A worm feed like this is helpful to keep on hand for those times when you don’t have a bounty of fresh kitchen scraps available.
What Else Will Worms Eat?
Remember, worms aren’t limited to the same things that we eat. They also consume their bedding, any other plant material, and so on.
If it’s the dead of winter and you’re low on fruit and vegetable matter, and you’re out of homemade worm feed, don’t fret. Here’s another list of options for you!
- shredded cardboard and paper – avoid glossy paper or colored non-soy inks
- shredded or crushed dry leaves
- crushed or powdered old dog or cat kibble
- small amounts of aged bokashi compost
- half-finished compost from your other composters
- small animal or reptile bedding (especially the paper or alfalfa versions)

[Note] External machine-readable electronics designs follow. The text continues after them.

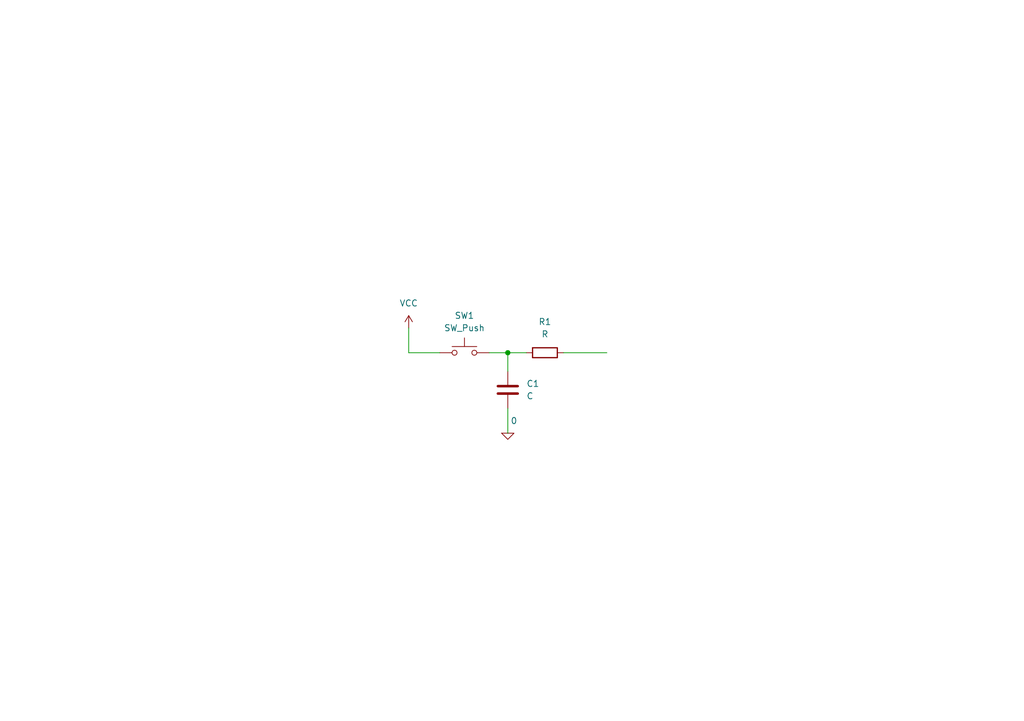
<source format=kicad_sch>
(kicad_sch
	(version 20231120)
	(generator "eeschema")
	(generator_version "8.0")
	(uuid "1d0cca3e-ba55-42bb-8d67-08651d3bb1c8")
	(paper "A5")
	(title_block
		(title "Debouncing Circuit")
		(date "2024-04-24")
		(company "UPV")
		(comment 1 "Hazan Justine")
	)
	
	(junction
		(at 104.14 72.39)
		(diameter 0)
		(color 0 0 0 0)
		(uuid "733e1cc1-61f1-415c-b0d0-7380323e9fb1")
	)
	(wire
		(pts
			(xy 100.33 72.39) (xy 104.14 72.39)
		)
		(stroke
			(width 0)
			(type default)
		)
		(uuid "1617a219-0ab3-40c5-b0ee-52896b15ca1f")
	)
	(wire
		(pts
			(xy 115.57 72.39) (xy 124.46 72.39)
		)
		(stroke
			(width 0)
			(type default)
		)
		(uuid "24c62209-e305-44ee-bd8e-db588035fee6")
	)
	(wire
		(pts
			(xy 104.14 72.39) (xy 104.14 76.2)
		)
		(stroke
			(width 0)
			(type default)
		)
		(uuid "9d48bb16-fe57-46bf-b512-dce550e22867")
	)
	(wire
		(pts
			(xy 104.14 83.82) (xy 104.14 88.9)
		)
		(stroke
			(width 0)
			(type default)
		)
		(uuid "9dc39b67-563a-4c21-bd49-acf33aa2a62e")
	)
	(wire
		(pts
			(xy 83.82 67.31) (xy 83.82 72.39)
		)
		(stroke
			(width 0)
			(type default)
		)
		(uuid "9f0e3153-dbca-4f2a-9e52-05f0b56efaca")
	)
	(wire
		(pts
			(xy 83.82 72.39) (xy 90.17 72.39)
		)
		(stroke
			(width 0)
			(type default)
		)
		(uuid "adfe9649-b03a-4fc5-9d9a-09cc7160ce6a")
	)
	(wire
		(pts
			(xy 104.14 72.39) (xy 107.95 72.39)
		)
		(stroke
			(width 0)
			(type default)
		)
		(uuid "ceb2e814-e051-4710-9997-0e9dfecf4665")
	)
	(symbol
		(lib_id "Switch:SW_Push")
		(at 95.25 72.39 0)
		(unit 1)
		(exclude_from_sim no)
		(in_bom yes)
		(on_board yes)
		(dnp no)
		(fields_autoplaced yes)
		(uuid "165d4e7e-c2f0-4db0-8d00-5501f9e49ae0")
		(property "Reference" "SW1"
			(at 95.25 64.77 0)
			(effects
				(font
					(size 1.27 1.27)
				)
			)
		)
		(property "Value" "SW_Push"
			(at 95.25 67.31 0)
			(effects
				(font
					(size 1.27 1.27)
				)
			)
		)
		(property "Footprint" ""
			(at 95.25 67.31 0)
			(effects
				(font
					(size 1.27 1.27)
				)
				(hide yes)
			)
		)
		(property "Datasheet" "~"
			(at 95.25 67.31 0)
			(effects
				(font
					(size 1.27 1.27)
				)
				(hide yes)
			)
		)
		(property "Description" "Push button switch, generic, two pins"
			(at 95.25 72.39 0)
			(effects
				(font
					(size 1.27 1.27)
				)
				(hide yes)
			)
		)
		(pin "2"
			(uuid "4b38bb6e-372b-40fb-894c-8bf5a60174b5")
		)
		(pin "1"
			(uuid "4bf690af-fef6-4ece-93eb-13d68a18dd01")
		)
		(instances
			(project "extansion_board_v1"
				(path "/a96a7e89-6ffd-44e2-ba56-3bdce4bad2e4/8db8efb9-b2d7-4ee7-bfb0-f44e2b538578/f7a1759b-e67d-4085-9417-8fe603de1cc5"
					(reference "SW1")
					(unit 1)
				)
			)
		)
	)
	(symbol
		(lib_id "Simulation_SPICE:0")
		(at 104.14 88.9 0)
		(unit 1)
		(exclude_from_sim no)
		(in_bom yes)
		(on_board yes)
		(dnp no)
		(uuid "4be589f0-4c29-4bf9-a716-1be20e764dc9")
		(property "Reference" "#GND01"
			(at 104.14 93.98 0)
			(effects
				(font
					(size 1.27 1.27)
				)
				(hide yes)
			)
		)
		(property "Value" "0"
			(at 105.41 86.36 0)
			(effects
				(font
					(size 1.27 1.27)
				)
			)
		)
		(property "Footprint" ""
			(at 104.14 88.9 0)
			(effects
				(font
					(size 1.27 1.27)
				)
				(hide yes)
			)
		)
		(property "Datasheet" "https://ngspice.sourceforge.io/docs/ngspice-html-manual/manual.xhtml#subsec_Circuit_elements__device"
			(at 104.14 99.06 0)
			(effects
				(font
					(size 1.27 1.27)
				)
				(hide yes)
			)
		)
		(property "Description" "0V reference potential for simulation"
			(at 104.14 96.52 0)
			(effects
				(font
					(size 1.27 1.27)
				)
				(hide yes)
			)
		)
		(pin "1"
			(uuid "1be2e728-2df3-4ba3-b841-53ea206a2e42")
		)
		(instances
			(project "extansion_board_v1"
				(path "/a96a7e89-6ffd-44e2-ba56-3bdce4bad2e4/8db8efb9-b2d7-4ee7-bfb0-f44e2b538578/f7a1759b-e67d-4085-9417-8fe603de1cc5"
					(reference "#GND01")
					(unit 1)
				)
			)
		)
	)
	(symbol
		(lib_id "power:VCC")
		(at 83.82 67.31 0)
		(unit 1)
		(exclude_from_sim no)
		(in_bom yes)
		(on_board yes)
		(dnp no)
		(fields_autoplaced yes)
		(uuid "952ecc44-2df1-4104-bceb-fc447d019cae")
		(property "Reference" "#PWR01"
			(at 83.82 71.12 0)
			(effects
				(font
					(size 1.27 1.27)
				)
				(hide yes)
			)
		)
		(property "Value" "VCC"
			(at 83.82 62.23 0)
			(effects
				(font
					(size 1.27 1.27)
				)
			)
		)
		(property "Footprint" ""
			(at 83.82 67.31 0)
			(effects
				(font
					(size 1.27 1.27)
				)
				(hide yes)
			)
		)
		(property "Datasheet" ""
			(at 83.82 67.31 0)
			(effects
				(font
					(size 1.27 1.27)
				)
				(hide yes)
			)
		)
		(property "Description" "Power symbol creates a global label with name \"VCC\""
			(at 83.82 67.31 0)
			(effects
				(font
					(size 1.27 1.27)
				)
				(hide yes)
			)
		)
		(pin "1"
			(uuid "85ba18d7-01c9-434e-8fca-c7a3e1b5ae41")
		)
		(instances
			(project "extansion_board_v1"
				(path "/a96a7e89-6ffd-44e2-ba56-3bdce4bad2e4/8db8efb9-b2d7-4ee7-bfb0-f44e2b538578/f7a1759b-e67d-4085-9417-8fe603de1cc5"
					(reference "#PWR01")
					(unit 1)
				)
			)
		)
	)
	(symbol
		(lib_id "Device:C")
		(at 104.14 80.01 0)
		(unit 1)
		(exclude_from_sim no)
		(in_bom yes)
		(on_board yes)
		(dnp no)
		(fields_autoplaced yes)
		(uuid "c988ba8c-0673-4b73-9fe1-3a31e8e324f3")
		(property "Reference" "C1"
			(at 107.95 78.7399 0)
			(effects
				(font
					(size 1.27 1.27)
				)
				(justify left)
			)
		)
		(property "Value" "C"
			(at 107.95 81.2799 0)
			(effects
				(font
					(size 1.27 1.27)
				)
				(justify left)
			)
		)
		(property "Footprint" ""
			(at 105.1052 83.82 0)
			(effects
				(font
					(size 1.27 1.27)
				)
				(hide yes)
			)
		)
		(property "Datasheet" "~"
			(at 104.14 80.01 0)
			(effects
				(font
					(size 1.27 1.27)
				)
				(hide yes)
			)
		)
		(property "Description" "Unpolarized capacitor"
			(at 104.14 80.01 0)
			(effects
				(font
					(size 1.27 1.27)
				)
				(hide yes)
			)
		)
		(pin "2"
			(uuid "f2ea3cc6-6c4e-44e9-88df-ea46e19c6a84")
		)
		(pin "1"
			(uuid "51a18390-6b9d-47f0-a25a-1ee034b667fb")
		)
		(instances
			(project "extansion_board_v1"
				(path "/a96a7e89-6ffd-44e2-ba56-3bdce4bad2e4/8db8efb9-b2d7-4ee7-bfb0-f44e2b538578/f7a1759b-e67d-4085-9417-8fe603de1cc5"
					(reference "C1")
					(unit 1)
				)
			)
		)
	)
	(symbol
		(lib_id "Device:R")
		(at 111.76 72.39 90)
		(unit 1)
		(exclude_from_sim no)
		(in_bom yes)
		(on_board yes)
		(dnp no)
		(fields_autoplaced yes)
		(uuid "f4136056-48e5-48e4-a9b9-ed596ee1a5df")
		(property "Reference" "R1"
			(at 111.76 66.04 90)
			(effects
				(font
					(size 1.27 1.27)
				)
			)
		)
		(property "Value" "R"
			(at 111.76 68.58 90)
			(effects
				(font
					(size 1.27 1.27)
				)
			)
		)
		(property "Footprint" ""
			(at 111.76 74.168 90)
			(effects
				(font
					(size 1.27 1.27)
				)
				(hide yes)
			)
		)
		(property "Datasheet" "~"
			(at 111.76 72.39 0)
			(effects
				(font
					(size 1.27 1.27)
				)
				(hide yes)
			)
		)
		(property "Description" "Resistor"
			(at 111.76 72.39 0)
			(effects
				(font
					(size 1.27 1.27)
				)
				(hide yes)
			)
		)
		(pin "1"
			(uuid "eb2d9516-84a5-47ac-94a5-20857874b5ba")
		)
		(pin "2"
			(uuid "69dcd784-3c4e-4c6f-9cb0-6a2da067d7ef")
		)
		(instances
			(project "extansion_board_v1"
				(path "/a96a7e89-6ffd-44e2-ba56-3bdce4bad2e4/8db8efb9-b2d7-4ee7-bfb0-f44e2b538578/f7a1759b-e67d-4085-9417-8fe603de1cc5"
					(reference "R1")
					(unit 1)
				)
			)
		)
	)
)
</source>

- cow, horse, rabbit, llama, sheep, guinea pig, or hamster manure – only plant-eater manures, please!
- grass clippings
- coconut coir
- biodegradable packing peanuts (the type made from cornstarch or sorghum, not styrofoam)
- finely-chopped trimmings from trees or bushes
- finely-ground birdseed
Don’t Forget Your Grit
If you don’t have crushed dry eggshells or azomite around to add grit for your worms, used coffee grounds will work in a pinch. Diatomaceous earth can also work in small quantities and will slow down other bugs from developing in your worm bin. You can also add a handful of fine sand or dry topsoil to your worm farm.
Remember, grit is necessary to speed their digestion process so they can eat more and break down your waste products. Be sure to add a handful whenever you replace the bedding or remove compost.
So when you’re torn on what to feed worms, feel free to refer to this list for inspiration. There’s so much more that they can eat, but you’re not limited to your kitchen scraps. And if you, like me, love having quality vermicompost, this will help you produce it year-round with ease!